THE WILDEBEESTE ARE ON THEIR WAY BACK FROM the Masai Mara in Kenya, perhaps 1.5 million of them. It appears they are bringing another million or so zebras with them but we've been told the wildebeeste actually follow the zebras. Here in Serengeti National Park we have already seen thousands, maybe ten times that many — and we didn’t arrive until 5PM!
A Minor Inconvenience
We got stuck only once and when I got out to help two Good Samaritan safari guides push, the talc-like sand was over my ankles. Anyway, we arrived at camp in the dark around eight. Wildebeeste were everywhere, sometimes streaming wraithlike through our headlight beams. We also saw black-backed jackal, three spotted hyenas and a lone cheetah. Lions were mysteriously absent.
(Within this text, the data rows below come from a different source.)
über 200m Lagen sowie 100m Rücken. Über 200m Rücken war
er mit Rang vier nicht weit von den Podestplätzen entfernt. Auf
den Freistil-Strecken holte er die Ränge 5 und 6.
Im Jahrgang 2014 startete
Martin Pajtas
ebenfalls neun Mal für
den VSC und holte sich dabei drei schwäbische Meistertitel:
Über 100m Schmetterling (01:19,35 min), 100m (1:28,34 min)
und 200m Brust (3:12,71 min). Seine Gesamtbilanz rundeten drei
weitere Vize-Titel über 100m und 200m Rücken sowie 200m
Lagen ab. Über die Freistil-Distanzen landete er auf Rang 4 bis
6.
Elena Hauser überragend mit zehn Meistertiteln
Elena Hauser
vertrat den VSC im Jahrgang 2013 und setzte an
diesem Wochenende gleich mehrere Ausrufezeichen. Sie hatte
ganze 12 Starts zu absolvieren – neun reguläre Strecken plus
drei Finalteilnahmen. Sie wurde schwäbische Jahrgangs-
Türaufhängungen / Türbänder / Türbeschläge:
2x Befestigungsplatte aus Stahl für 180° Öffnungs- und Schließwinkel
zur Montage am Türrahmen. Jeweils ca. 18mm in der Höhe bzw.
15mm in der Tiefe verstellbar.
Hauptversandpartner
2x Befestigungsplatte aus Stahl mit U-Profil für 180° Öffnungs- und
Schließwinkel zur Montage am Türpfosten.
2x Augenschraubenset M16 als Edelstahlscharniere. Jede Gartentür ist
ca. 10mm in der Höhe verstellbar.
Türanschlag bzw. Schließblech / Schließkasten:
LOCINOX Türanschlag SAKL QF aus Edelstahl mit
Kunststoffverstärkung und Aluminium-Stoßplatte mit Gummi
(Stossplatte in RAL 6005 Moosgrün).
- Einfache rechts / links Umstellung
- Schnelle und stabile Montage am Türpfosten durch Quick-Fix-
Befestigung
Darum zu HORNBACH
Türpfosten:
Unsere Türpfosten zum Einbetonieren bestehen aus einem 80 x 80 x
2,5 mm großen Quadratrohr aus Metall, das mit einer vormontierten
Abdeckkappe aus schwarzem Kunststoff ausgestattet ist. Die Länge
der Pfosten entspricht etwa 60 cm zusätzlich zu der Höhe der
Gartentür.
Or well hidden.
Work, Work, Work!
It took us ten hours to drive from Manyara to the North Gate of the park, 400 dusty, bumpy kilometers. Andrea rode up front with Omari while Candace and Becky gabbed behind them. Connie, not a time-waster, continued downloading and editing photos, thanks to the thoughtfully placed electrical outlets in the Land Cruiser.
Not at all M*A*S*H
Mara Mara Tent Camp is a mobile complex, moving every couple of months. But don’t think of it like a set from M*A*S*H. There are 8 safari tents with king beds, solar electricity, en-suite toilets and hot showers on demand — you ask and they bring hot water! The dining tent isn’t up to Hemingway’s standards but it is better than we deserve.